## EXERCISE
Every line in the following data that has "lines" counts toward the total; state that total alone.

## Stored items
=== Begin Enclosure ===
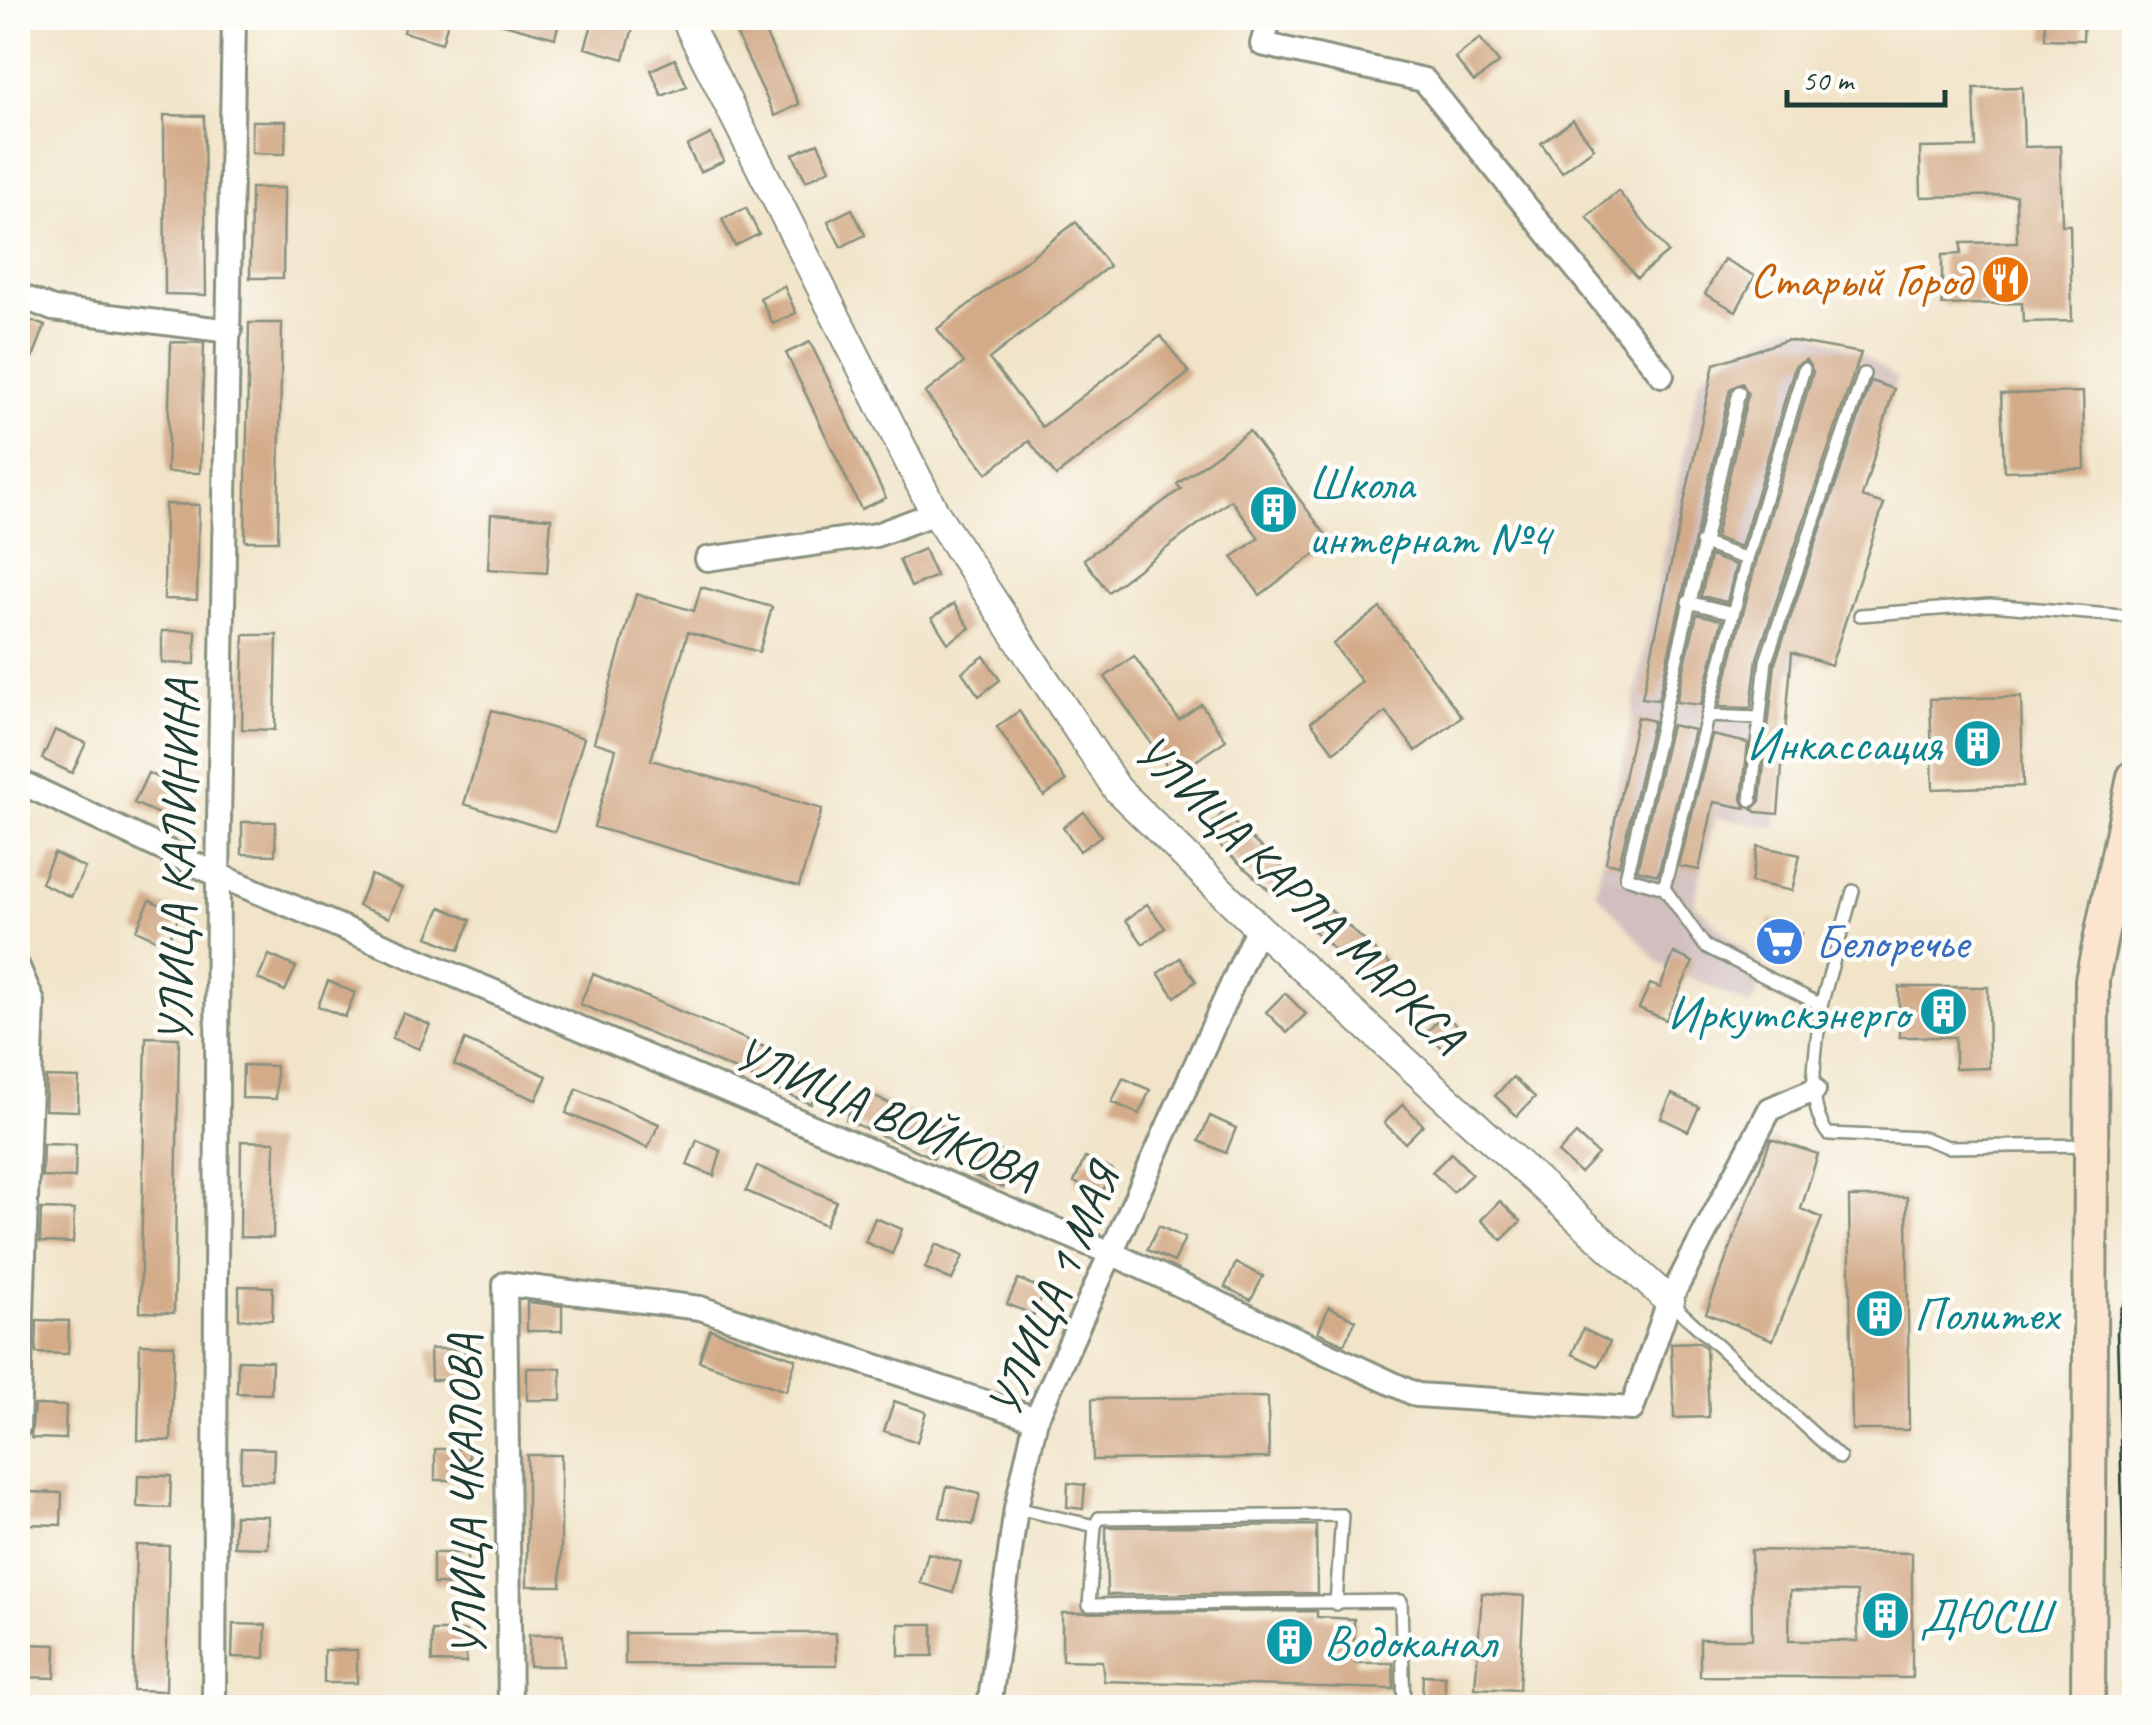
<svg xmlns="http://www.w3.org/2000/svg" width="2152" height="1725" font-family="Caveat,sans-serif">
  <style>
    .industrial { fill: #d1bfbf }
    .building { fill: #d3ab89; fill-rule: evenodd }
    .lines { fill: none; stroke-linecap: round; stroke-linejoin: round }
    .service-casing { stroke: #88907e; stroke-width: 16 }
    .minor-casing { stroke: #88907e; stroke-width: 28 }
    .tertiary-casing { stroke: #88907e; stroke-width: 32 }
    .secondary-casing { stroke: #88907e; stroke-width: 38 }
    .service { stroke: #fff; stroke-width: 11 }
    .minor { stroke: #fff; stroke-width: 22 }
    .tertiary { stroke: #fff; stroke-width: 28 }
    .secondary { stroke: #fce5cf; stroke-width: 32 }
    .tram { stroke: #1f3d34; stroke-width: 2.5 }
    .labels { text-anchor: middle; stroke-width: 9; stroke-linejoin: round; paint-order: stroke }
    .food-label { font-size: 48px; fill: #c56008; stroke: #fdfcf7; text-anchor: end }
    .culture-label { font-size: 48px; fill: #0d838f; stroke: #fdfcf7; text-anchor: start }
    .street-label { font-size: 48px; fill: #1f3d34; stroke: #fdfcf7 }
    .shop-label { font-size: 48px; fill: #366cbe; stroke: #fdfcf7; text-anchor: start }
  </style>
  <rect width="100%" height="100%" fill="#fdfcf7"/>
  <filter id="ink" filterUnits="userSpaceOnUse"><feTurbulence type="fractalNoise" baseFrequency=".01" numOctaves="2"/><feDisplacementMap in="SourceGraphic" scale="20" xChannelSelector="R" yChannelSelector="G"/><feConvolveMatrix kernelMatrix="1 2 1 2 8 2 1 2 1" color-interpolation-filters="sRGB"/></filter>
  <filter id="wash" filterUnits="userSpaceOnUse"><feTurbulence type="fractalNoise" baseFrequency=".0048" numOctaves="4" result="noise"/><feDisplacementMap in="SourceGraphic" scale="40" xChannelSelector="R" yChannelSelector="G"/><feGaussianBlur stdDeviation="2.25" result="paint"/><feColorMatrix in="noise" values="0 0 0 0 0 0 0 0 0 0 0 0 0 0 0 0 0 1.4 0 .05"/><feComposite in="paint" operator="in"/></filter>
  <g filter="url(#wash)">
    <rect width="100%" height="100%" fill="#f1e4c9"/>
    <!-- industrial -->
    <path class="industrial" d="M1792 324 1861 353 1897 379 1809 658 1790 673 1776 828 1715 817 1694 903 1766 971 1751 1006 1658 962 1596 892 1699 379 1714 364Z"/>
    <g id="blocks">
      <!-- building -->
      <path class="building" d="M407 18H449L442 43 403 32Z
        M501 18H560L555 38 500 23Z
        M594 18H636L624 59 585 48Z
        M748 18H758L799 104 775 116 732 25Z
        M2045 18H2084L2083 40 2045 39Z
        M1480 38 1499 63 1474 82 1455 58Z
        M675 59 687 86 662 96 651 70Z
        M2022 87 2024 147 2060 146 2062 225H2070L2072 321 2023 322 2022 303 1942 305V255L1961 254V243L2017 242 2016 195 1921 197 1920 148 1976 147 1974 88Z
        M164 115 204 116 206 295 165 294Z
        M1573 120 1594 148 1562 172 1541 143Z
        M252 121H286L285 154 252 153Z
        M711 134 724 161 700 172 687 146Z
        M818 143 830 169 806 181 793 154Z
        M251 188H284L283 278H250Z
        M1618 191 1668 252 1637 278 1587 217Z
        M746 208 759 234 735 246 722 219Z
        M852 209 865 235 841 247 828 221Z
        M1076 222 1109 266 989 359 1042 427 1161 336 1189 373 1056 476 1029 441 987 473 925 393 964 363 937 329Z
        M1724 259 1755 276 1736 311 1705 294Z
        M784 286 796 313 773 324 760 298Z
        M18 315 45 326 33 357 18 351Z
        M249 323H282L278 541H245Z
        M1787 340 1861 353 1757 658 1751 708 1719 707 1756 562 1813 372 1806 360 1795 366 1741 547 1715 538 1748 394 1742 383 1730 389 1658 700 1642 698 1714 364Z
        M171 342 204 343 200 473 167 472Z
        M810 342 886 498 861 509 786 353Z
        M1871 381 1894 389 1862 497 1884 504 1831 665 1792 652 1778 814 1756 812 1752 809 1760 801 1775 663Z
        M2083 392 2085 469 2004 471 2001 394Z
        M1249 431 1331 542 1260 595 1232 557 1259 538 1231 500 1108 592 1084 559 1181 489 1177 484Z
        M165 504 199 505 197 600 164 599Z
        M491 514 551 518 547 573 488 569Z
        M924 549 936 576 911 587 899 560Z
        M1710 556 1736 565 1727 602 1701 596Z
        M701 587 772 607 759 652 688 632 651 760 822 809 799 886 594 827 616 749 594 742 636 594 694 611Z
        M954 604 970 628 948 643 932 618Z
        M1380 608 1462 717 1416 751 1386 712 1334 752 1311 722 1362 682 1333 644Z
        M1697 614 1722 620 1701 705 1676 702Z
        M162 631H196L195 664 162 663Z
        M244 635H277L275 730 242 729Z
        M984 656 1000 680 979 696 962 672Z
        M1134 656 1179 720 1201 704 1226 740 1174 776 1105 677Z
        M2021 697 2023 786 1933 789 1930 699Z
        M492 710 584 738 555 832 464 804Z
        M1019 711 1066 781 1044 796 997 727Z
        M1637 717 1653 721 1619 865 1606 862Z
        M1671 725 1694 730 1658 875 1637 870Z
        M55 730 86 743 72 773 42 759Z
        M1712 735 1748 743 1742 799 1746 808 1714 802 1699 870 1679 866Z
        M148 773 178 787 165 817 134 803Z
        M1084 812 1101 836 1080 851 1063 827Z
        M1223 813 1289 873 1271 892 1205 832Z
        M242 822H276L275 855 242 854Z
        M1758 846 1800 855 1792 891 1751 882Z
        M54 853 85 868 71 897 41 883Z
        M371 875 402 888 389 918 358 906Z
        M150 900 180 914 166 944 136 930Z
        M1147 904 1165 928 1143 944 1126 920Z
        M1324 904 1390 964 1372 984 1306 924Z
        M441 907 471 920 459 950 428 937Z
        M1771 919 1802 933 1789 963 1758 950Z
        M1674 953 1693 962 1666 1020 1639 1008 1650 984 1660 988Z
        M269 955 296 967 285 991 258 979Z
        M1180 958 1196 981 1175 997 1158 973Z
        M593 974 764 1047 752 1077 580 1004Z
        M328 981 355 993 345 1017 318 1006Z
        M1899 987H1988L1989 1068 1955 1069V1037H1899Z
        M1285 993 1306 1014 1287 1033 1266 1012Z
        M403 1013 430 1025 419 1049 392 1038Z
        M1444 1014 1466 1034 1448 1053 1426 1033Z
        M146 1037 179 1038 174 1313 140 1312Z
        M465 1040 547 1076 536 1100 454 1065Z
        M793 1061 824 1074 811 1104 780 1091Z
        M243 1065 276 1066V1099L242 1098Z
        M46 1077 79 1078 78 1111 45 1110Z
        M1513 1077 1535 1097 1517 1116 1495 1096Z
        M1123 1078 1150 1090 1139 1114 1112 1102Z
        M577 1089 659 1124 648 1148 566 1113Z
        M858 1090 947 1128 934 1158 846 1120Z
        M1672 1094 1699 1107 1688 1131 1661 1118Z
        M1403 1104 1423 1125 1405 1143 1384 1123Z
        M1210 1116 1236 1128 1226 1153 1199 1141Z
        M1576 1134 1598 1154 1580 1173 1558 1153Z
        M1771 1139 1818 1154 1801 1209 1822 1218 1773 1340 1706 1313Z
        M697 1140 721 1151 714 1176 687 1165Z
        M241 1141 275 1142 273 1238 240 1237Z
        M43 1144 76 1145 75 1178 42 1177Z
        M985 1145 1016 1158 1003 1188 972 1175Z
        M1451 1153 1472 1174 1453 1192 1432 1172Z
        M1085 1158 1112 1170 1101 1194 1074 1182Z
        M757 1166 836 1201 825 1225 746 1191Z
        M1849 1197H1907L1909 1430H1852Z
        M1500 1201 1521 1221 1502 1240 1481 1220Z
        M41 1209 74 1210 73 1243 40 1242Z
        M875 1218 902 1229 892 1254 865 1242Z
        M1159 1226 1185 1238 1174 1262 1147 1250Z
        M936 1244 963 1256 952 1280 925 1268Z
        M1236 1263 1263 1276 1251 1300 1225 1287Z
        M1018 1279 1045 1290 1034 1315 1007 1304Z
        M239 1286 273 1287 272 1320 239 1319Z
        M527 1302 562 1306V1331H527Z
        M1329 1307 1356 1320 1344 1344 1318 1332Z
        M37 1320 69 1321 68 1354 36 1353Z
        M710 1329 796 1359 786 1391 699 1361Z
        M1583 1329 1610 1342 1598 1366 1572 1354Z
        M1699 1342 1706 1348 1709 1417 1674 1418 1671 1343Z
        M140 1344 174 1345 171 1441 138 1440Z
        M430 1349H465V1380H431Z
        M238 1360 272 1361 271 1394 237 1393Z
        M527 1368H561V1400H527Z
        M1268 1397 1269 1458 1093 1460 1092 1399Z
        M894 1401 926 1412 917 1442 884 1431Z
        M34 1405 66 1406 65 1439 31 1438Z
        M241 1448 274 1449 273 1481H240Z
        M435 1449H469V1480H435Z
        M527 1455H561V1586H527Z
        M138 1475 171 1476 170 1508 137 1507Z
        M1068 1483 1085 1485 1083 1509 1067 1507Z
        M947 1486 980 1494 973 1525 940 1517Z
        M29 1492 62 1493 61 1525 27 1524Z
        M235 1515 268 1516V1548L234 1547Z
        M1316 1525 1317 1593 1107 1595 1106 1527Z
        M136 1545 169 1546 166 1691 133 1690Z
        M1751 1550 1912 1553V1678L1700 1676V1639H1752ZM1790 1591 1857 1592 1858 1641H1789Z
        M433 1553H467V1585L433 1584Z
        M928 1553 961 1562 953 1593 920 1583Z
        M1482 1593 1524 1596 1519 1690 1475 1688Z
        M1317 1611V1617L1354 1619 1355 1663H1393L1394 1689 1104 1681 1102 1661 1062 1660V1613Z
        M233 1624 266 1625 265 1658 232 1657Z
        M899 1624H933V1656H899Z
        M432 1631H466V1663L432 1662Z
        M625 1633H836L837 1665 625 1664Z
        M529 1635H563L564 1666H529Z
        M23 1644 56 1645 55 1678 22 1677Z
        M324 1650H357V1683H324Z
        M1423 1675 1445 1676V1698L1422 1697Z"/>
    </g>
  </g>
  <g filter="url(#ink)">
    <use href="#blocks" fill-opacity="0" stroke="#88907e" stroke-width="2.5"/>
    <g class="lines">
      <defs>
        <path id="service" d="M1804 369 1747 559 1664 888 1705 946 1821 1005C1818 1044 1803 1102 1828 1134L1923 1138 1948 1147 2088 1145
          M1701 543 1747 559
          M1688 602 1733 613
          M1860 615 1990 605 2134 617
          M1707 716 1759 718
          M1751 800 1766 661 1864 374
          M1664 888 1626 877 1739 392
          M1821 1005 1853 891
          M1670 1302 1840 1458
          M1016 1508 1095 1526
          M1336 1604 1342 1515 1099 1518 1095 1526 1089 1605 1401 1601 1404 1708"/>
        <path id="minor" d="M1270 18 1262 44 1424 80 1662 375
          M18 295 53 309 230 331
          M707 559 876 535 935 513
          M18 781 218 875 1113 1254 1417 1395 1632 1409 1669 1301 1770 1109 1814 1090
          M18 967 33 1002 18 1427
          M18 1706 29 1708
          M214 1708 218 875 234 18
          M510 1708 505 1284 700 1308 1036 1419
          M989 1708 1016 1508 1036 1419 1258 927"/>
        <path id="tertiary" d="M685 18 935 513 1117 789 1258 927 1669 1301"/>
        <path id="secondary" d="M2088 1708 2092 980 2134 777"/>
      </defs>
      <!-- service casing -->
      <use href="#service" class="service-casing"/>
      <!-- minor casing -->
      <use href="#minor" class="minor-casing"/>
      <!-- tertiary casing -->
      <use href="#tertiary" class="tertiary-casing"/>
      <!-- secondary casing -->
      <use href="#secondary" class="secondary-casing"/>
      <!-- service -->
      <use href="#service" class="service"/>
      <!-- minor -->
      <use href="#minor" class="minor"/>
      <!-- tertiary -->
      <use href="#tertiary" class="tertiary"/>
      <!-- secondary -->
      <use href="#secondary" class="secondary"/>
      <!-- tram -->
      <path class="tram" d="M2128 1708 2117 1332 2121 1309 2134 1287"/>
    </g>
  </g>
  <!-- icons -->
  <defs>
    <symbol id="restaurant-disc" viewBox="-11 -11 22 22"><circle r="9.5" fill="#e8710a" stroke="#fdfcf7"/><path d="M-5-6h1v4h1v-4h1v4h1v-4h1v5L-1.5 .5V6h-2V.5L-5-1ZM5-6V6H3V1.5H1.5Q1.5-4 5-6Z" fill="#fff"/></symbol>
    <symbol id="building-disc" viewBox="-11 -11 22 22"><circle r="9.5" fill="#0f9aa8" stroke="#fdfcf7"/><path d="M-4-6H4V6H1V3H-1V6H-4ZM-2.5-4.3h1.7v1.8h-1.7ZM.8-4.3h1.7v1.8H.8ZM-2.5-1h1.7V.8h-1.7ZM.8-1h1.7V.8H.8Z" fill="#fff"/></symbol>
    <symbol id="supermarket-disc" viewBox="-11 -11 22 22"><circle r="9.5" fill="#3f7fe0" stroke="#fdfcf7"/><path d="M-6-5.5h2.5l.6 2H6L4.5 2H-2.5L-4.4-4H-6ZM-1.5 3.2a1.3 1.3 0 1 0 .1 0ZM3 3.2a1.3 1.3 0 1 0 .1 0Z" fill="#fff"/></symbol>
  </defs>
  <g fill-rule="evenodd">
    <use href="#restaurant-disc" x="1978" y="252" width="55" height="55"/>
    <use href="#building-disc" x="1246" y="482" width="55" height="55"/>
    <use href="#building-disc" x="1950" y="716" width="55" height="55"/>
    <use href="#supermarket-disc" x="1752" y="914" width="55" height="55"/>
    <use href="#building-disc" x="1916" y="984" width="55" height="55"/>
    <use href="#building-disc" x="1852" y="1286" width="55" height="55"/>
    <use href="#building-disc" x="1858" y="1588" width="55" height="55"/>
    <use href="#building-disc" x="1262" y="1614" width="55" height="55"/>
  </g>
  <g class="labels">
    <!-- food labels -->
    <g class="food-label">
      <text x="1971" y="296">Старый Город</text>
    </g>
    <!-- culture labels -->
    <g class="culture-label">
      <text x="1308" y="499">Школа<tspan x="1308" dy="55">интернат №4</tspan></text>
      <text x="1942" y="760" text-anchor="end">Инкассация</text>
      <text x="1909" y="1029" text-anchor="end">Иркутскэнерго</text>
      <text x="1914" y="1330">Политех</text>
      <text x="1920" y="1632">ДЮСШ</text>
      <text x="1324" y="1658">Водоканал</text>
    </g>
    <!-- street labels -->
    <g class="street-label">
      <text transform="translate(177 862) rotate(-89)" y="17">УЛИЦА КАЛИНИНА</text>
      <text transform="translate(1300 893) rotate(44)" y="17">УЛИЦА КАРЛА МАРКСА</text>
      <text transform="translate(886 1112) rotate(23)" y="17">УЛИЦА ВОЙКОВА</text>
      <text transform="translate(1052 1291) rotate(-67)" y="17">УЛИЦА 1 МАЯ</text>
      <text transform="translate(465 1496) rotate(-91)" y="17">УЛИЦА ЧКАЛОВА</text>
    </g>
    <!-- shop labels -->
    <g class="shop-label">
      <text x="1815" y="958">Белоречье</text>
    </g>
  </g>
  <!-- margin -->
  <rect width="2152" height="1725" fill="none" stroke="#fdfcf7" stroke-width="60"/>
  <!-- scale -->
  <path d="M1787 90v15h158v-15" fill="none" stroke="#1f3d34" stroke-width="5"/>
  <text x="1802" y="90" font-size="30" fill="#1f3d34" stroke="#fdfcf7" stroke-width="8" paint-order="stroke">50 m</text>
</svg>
=== End Enclosure ===
## ANSWER TO THIS PROBLEM
2